By Mohabir Anil Nandlall, M.P., Attorney-at-Law

Prior to the 2015 National and Regional Elections, the AFC/APNU Politicians clamoured relentlessly for accountability and transparency, especially, in public procurement.

Their clarion call was for the establishment of the Public Procurement Commission and for cabinet’s absolute non- involvement in the procurement process. They withheld their support from national budgets, important national projects and important legislation. Indeed, they demanded the immediate establishment of the Procurement Commission and the immediate cessation of cabinet’s no objection as the price of their support for these matters. I have no doubt that readers will recall their demands and orchestrations very vividly. In a matter of months, it is astounding how drastic their position on these issues has changed.

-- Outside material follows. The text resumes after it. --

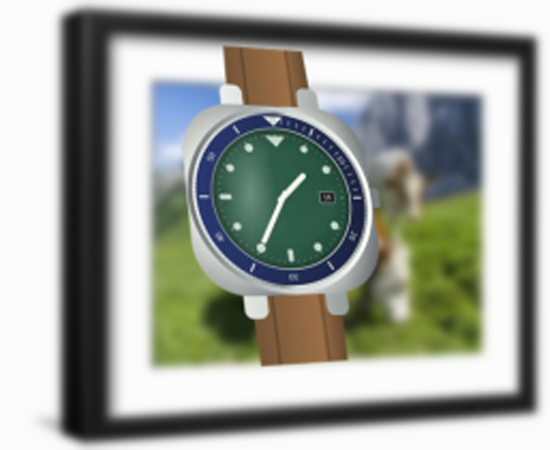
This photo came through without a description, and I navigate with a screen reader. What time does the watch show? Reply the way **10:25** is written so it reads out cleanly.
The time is **1:35**
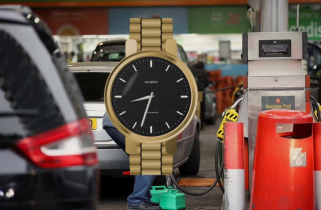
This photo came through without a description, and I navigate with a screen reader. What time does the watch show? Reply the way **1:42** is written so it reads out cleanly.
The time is **8:33**
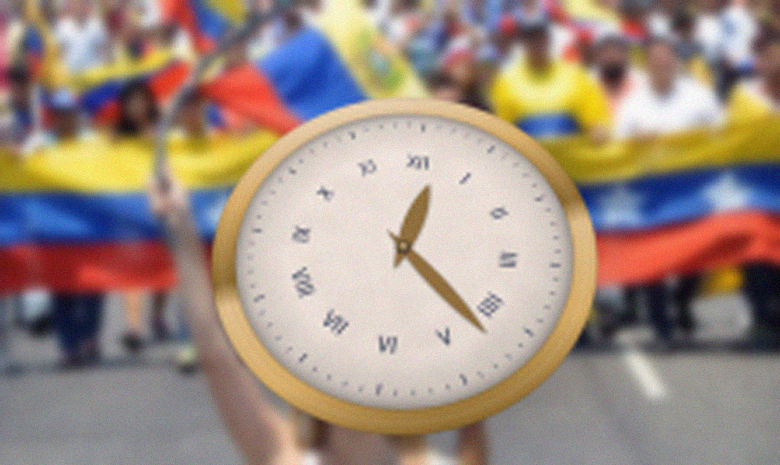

Mohabir Anil Nandlall, M.P., Attorney-at-Law
Mohabir Anil Nandlall, M.P., Attorney-at-Law

They are now in control of the National Assembly but there is no haste on their part any longer, to establish the Procurement Commission – a parliamentary driven process. Two hundred million dollars of contracts have been handed by a Minister to “forensic auditors” to do audit of public accounts without any resort to public procurement or any other transparent process.

Hundreds of millions of dollars are spent on cleaning the City of Georgetown without any public procurement or other transparent process. A fifteen million US dollar project for the construction of the Specialty Hospital was handed by a Minister to a former client of Vice President, Khemraj Ramjattan, without any public tendering or any transparent process.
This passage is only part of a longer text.